People from all walks of life can point us to faith. Author Philip Yancey shares his unlikely journey toward faith – and lessons he learned from the faith of others.
“When a tragedy happens, that is when we need the message of comfort. [We] don’t turn to atheists and scientists. We turn to pastors, rabbis, and priests… There is hope, and it’s in the love of Jesus Christ.”
Philip grew up in the heart of the civil rights movement attending a church that would not let African-Americans attend services with white people. He started seeing the discrepancies as he grew older and became jaded by Christianity as a whole. Even with that experience, several men and woman crossed his path:
• Mahatma Gandhi – Though he never became a Christian, Gandhi was very interested in the Sermon on the Mount and used that for the moral basis of his life.

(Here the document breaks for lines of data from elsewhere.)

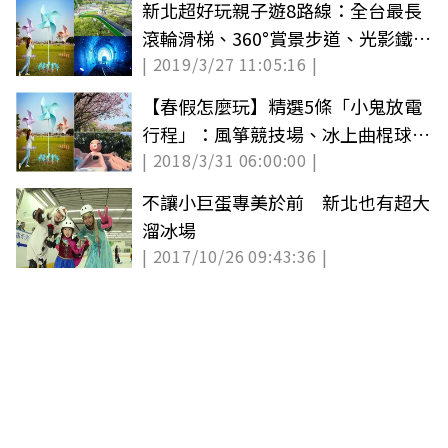
新北超好玩親子遊8路線：全台最長
滾輪滑梯、360°賞景步道、光影鐵道
| 2019/3/27 11:05:16 |
自行車
【春假怎麼玩】精選5條「小鬼放電
行程」：風箏競技場、冰上曲棍球、
| 2018/3/31 06:00:00 |
超Q溜滑梯
不讓小巨蛋專美於前 新北也有超大
溜冰場
| 2017/10/26 09:43:36 |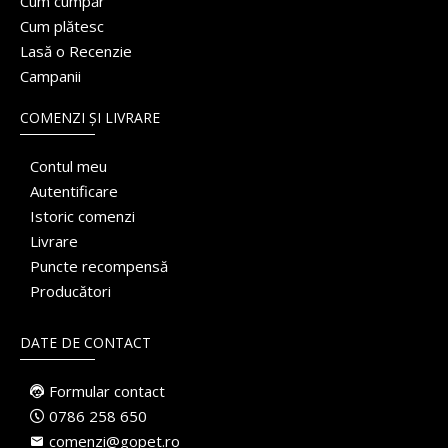
Cum cumpăr
Cum plătesc
Lasă o Recenzie
Campanii
COMENZI ȘI LIVRARE
Contul meu
Autentificare
Istoric comenzi
Livrare
Puncte recompensă
Producători
DATE DE CONTACT
Formular contact
0786 258 650
comenzi@gopet.ro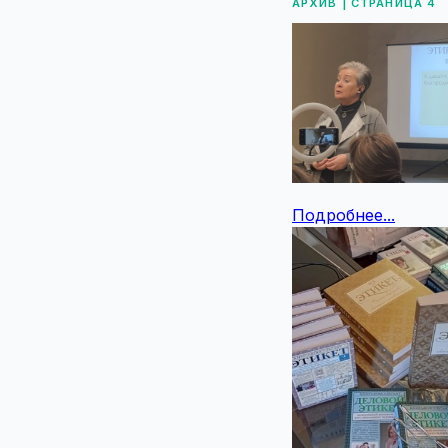
АРХИВ | СТРАНИЦА 4
Подробнее...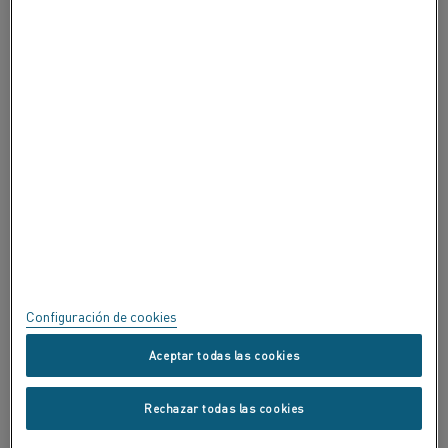
ACERCA DE ALLEIMA
CERTIFICADOS
SPEAK UP
Política de privacidad
Acerca de este sitio
Mapa del sitio
Configuración de cookies
Marcas registradas
Aceptar todas las cookies
Copyright © Kanthal AB; (publ) SE-734 27 Hallstahammar, Suecia.
Rechazar todas las cookies
Tel.: +46 (0) 220 21000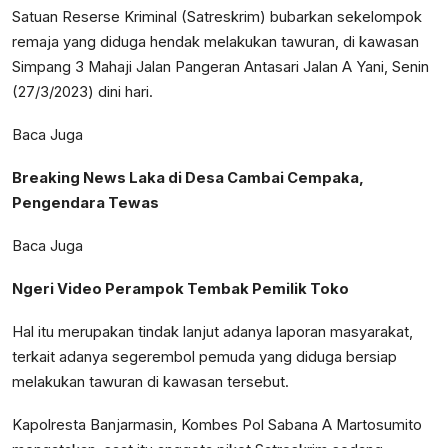
Satuan Reserse Kriminal (Satreskrim) bubarkan sekelompok
remaja yang diduga hendak melakukan tawuran, di kawasan
Simpang 3 Mahaji Jalan Pangeran Antasari Jalan A Yani, Senin
(27/3/2023) dini hari.
Baca Juga
Breaking News Laka di Desa Cambai Cempaka,
Pengendara Tewas
Baca Juga
Ngeri Video Perampok Tembak Pemilik Toko
Hal itu merupakan tindak lanjut adanya laporan masyarakat,
terkait adanya segerembol pemuda yang diduga bersiap
melakukan tawuran di kawasan tersebut.
Kapolresta Banjarmasin, Kombes Pol Sabana A Martosumito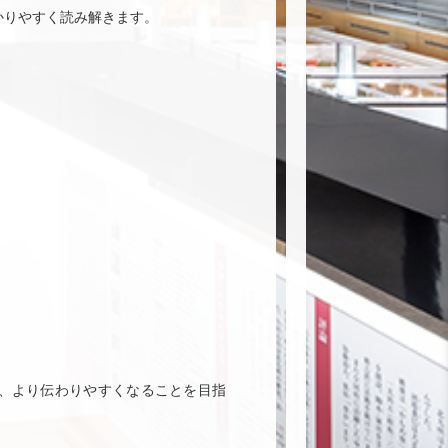
かりやすく読み解きます。
、より伝わりやすくなることを目指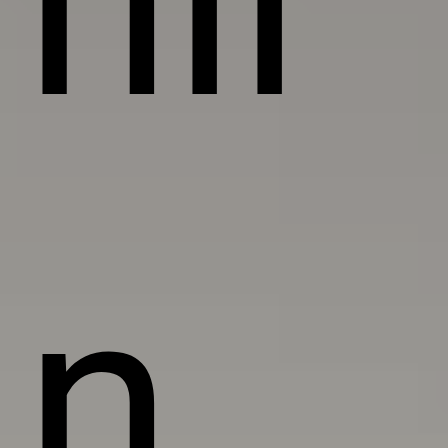
nii
n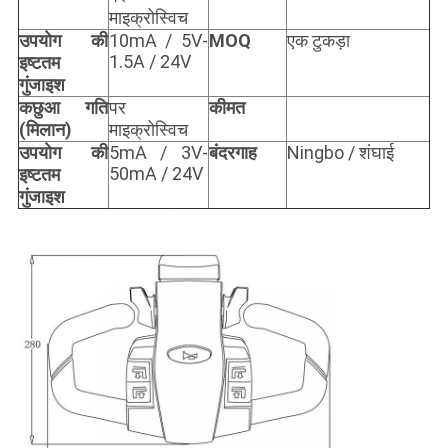
माइक्रोस्विच
उपयोग की
10mA / 5V-
MOQ
एक टुकड़ा
1.5A / 24V
इष्टतम
गुंजाइश
कछुआ गति
पर
कीमत
(मिलान)
माइक्रोस्विच
उपयोग की
5mA / 3V-
बंदरगाह
Ningbo / शंघाई
50mA / 24V
इष्टतम
गुंजाइश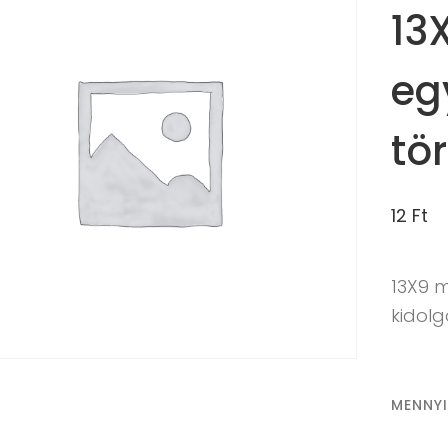
13
eg
tö
12
Ft
13X9 
kidol
MENNY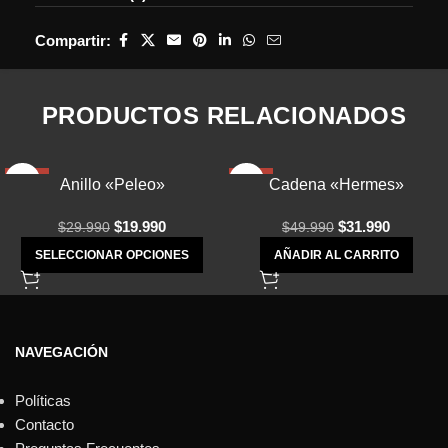
Compartir:
PRODUCTOS RELACIONADOS
-33%
-36%
Anillo «Peleo»
Cadena «Hermes»
$
19.990
$
31.990
$
29.990
$
49.990
SELECCIONAR OPCIONES
AÑADIR AL CARRITO
NAVEGACIÓN
Políticas
Contacto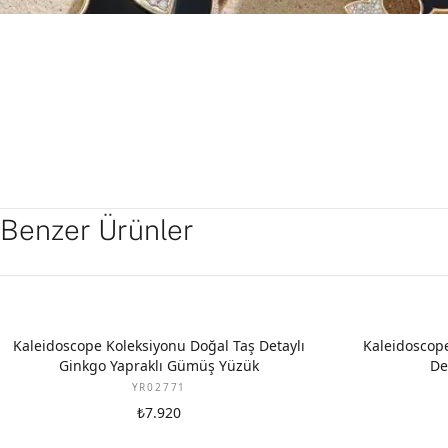
Benzer Ürünler
Kaleidoscope Koleksiyonu Doğal Taş Detaylı
Kaleidoscope
Ginkgo Yapraklı Gümüş Yüzük
De
YR02771
₺7.920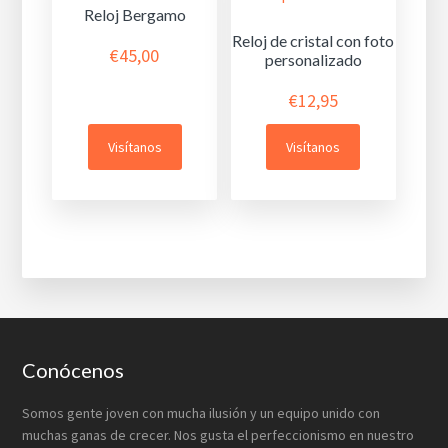
Reloj Bergamo
Reloj de cristal con foto
€
45,00
personalizado
€
12,95
Visítanos
Visítanos
Footer
Conócenos
Somos gente joven con mucha ilusión y un equipo unido con
muchas ganas de crecer. Nos gusta el perfeccionismo en nuestro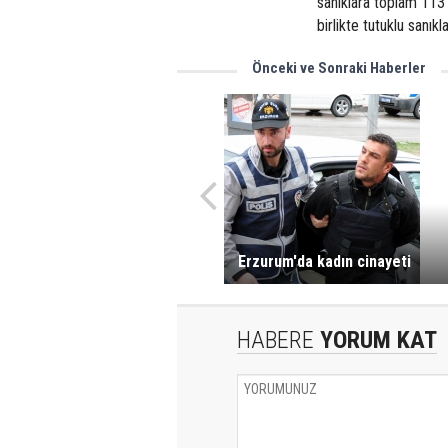
sanıklara toplam 113
birlikte tutuklu sanıkl
Önceki ve Sonraki Haberler
Erzurum'da kadın cinayeti
HABERE
YORUM KAT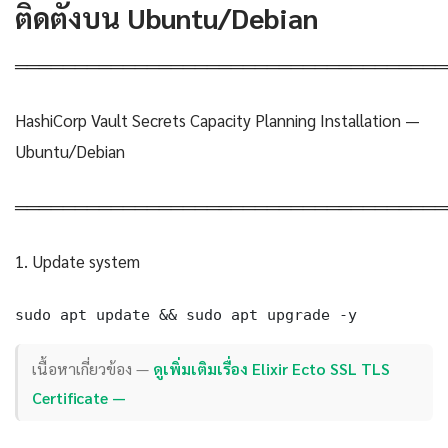
ติดตั้งบน Ubuntu/Debian
════════════════════════════════════
HashiCorp Vault Secrets Capacity Planning Installation —
Ubuntu/Debian
════════════════════════════════════
1. Update system
sudo apt update && sudo apt upgrade -y
เนื้อหาเกี่ยวข้อง —
ดูเพิ่มเติมเรื่อง Elixir Ecto SSL TLS
Certificate —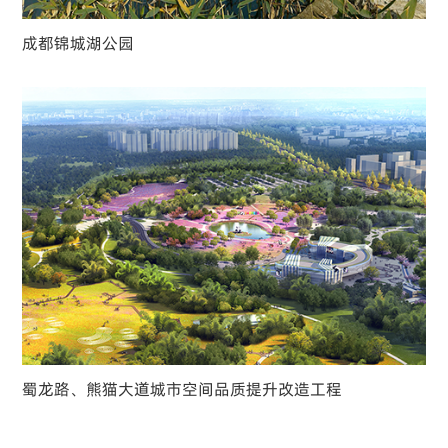
成都锦城湖公园
蜀龙路、熊猫大道城市空间品质提升改造工程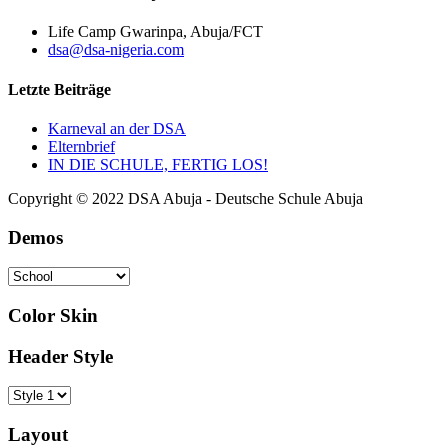
Life Camp Gwarinpa, Abuja/FCT
dsa@dsa-nigeria.com
Letzte Beiträge
Karneval an der DSA
Elternbrief
IN DIE SCHULE, FERTIG LOS!
Copyright © 2022 DSA Abuja - Deutsche Schule Abuja
Demos
Color Skin
Header Style
Layout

• Dr. Martin Luther King, Jr. – Dr. King loved the Lord and pursued justice for all who were marginalized and weak. He deliberately organized marches in the most racist parts of the South in order to expose the evil of racism. “In no other religion do you find these statements: ‘Love your enemies. Pray for those who persecute you.’ Martin Luther King came along and said ‘There is another way.’ [He and others] did it not with guns but by laying down their lives.”
• G.K. Chesterton – Philip describes Chesterton as a man who lived the joy of the Lord and was winsome even in debates with the atheists of his day. He was a large man who smoked cigars and caught people off guard with his wit and happiness.
• Dr. Robert Coles – Philip points to Robert’s work among the poor and his care for those who are oppressed as influences in his own life.
• Dr. C. Everett Koop – Dr. Koop was a man who served as the Surgeon General under President Reagan. His conservative values caused an uproar. He chose to reach out to the gay community, to advocate for funding for AIDS research. “He became a hero not because he changed his beliefs but because he was an example of how a Christian can be in a hostile environment and serve.”